===== RECORDS FOR THE EXERCISE =====
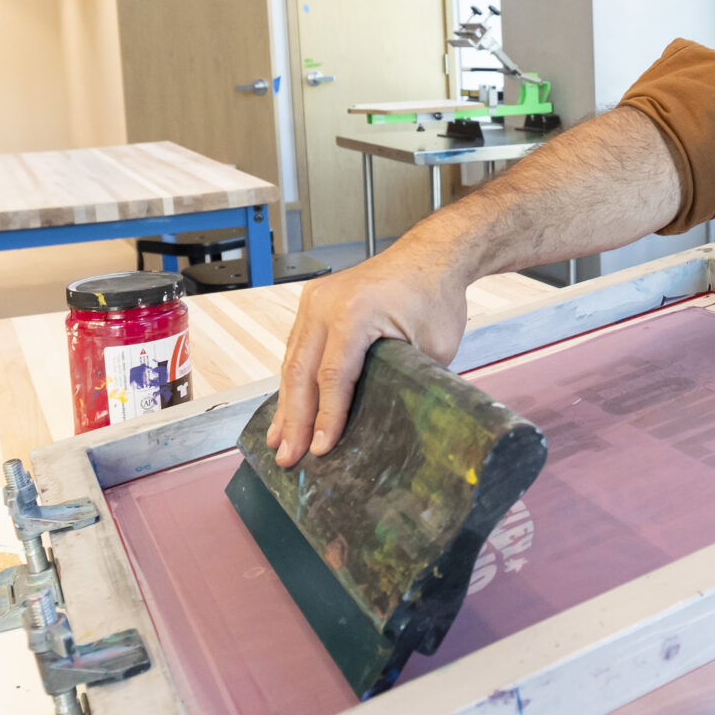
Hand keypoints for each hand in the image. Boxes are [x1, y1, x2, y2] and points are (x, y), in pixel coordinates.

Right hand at [265, 243, 472, 467]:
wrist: (429, 256)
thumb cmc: (435, 298)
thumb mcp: (434, 347)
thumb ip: (405, 381)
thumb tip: (385, 423)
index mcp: (355, 313)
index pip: (333, 377)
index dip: (326, 418)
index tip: (320, 450)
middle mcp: (326, 305)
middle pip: (302, 372)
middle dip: (295, 421)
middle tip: (288, 458)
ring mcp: (314, 301)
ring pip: (292, 362)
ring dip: (286, 405)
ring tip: (279, 441)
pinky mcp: (312, 303)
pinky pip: (297, 348)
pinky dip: (292, 382)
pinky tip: (286, 408)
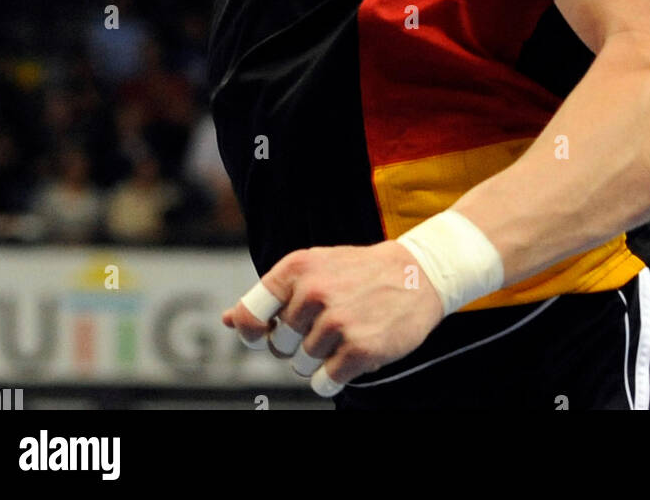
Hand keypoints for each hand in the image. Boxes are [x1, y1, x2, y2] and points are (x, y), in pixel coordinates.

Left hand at [222, 239, 444, 394]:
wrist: (420, 273)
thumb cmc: (360, 273)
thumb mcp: (315, 269)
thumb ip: (273, 296)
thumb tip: (229, 320)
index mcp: (298, 267)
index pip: (251, 313)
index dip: (252, 331)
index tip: (265, 335)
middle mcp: (314, 292)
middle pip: (279, 345)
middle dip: (297, 343)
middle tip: (329, 322)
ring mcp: (338, 321)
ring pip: (302, 364)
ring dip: (321, 357)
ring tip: (348, 330)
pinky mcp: (360, 349)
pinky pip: (325, 382)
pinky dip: (335, 376)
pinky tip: (355, 352)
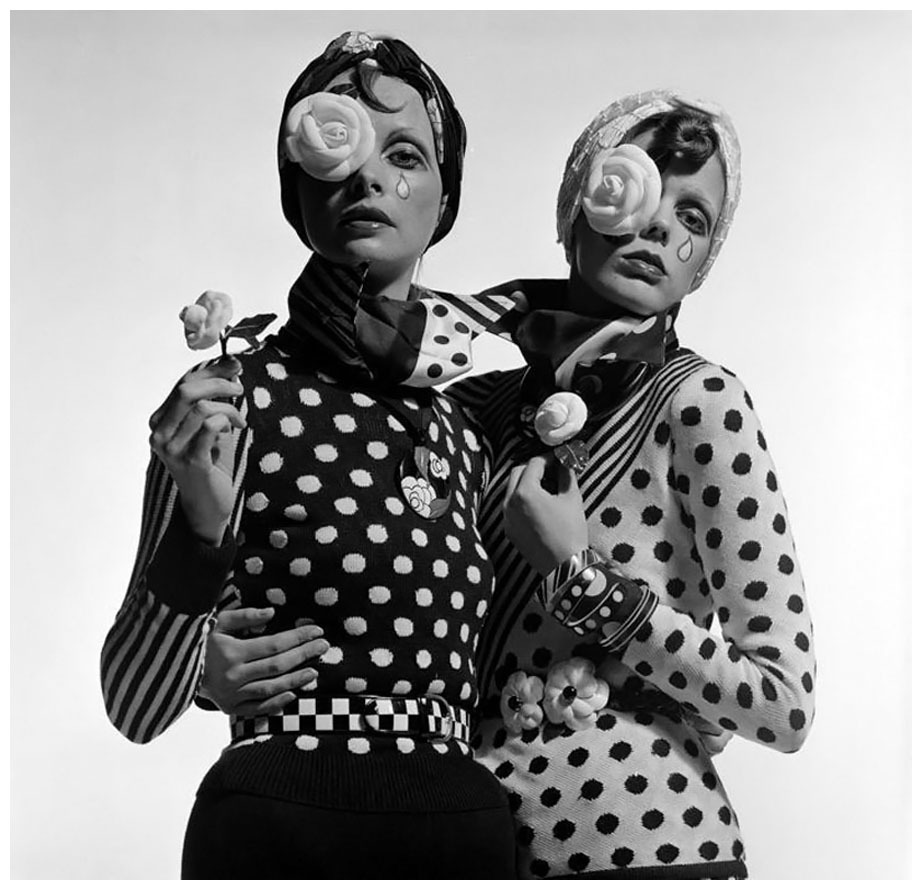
=====
# WHAT IS NEEDED:
List each line of the records that holds the string "hand".

# ANSWER BELOW:
Hand keypoints for each hand in the image. Boxes are [x1, y1, x2, y2] and points are (x, y), in pixel coordinates.
Right hand at [265, 243, 472, 467]:
Hand keypoints for each hand in the image. Boxes are [x1, y1, x2, y2] and points are (x, y), in pixel coordinates.
Left hand at [222, 239, 444, 394]:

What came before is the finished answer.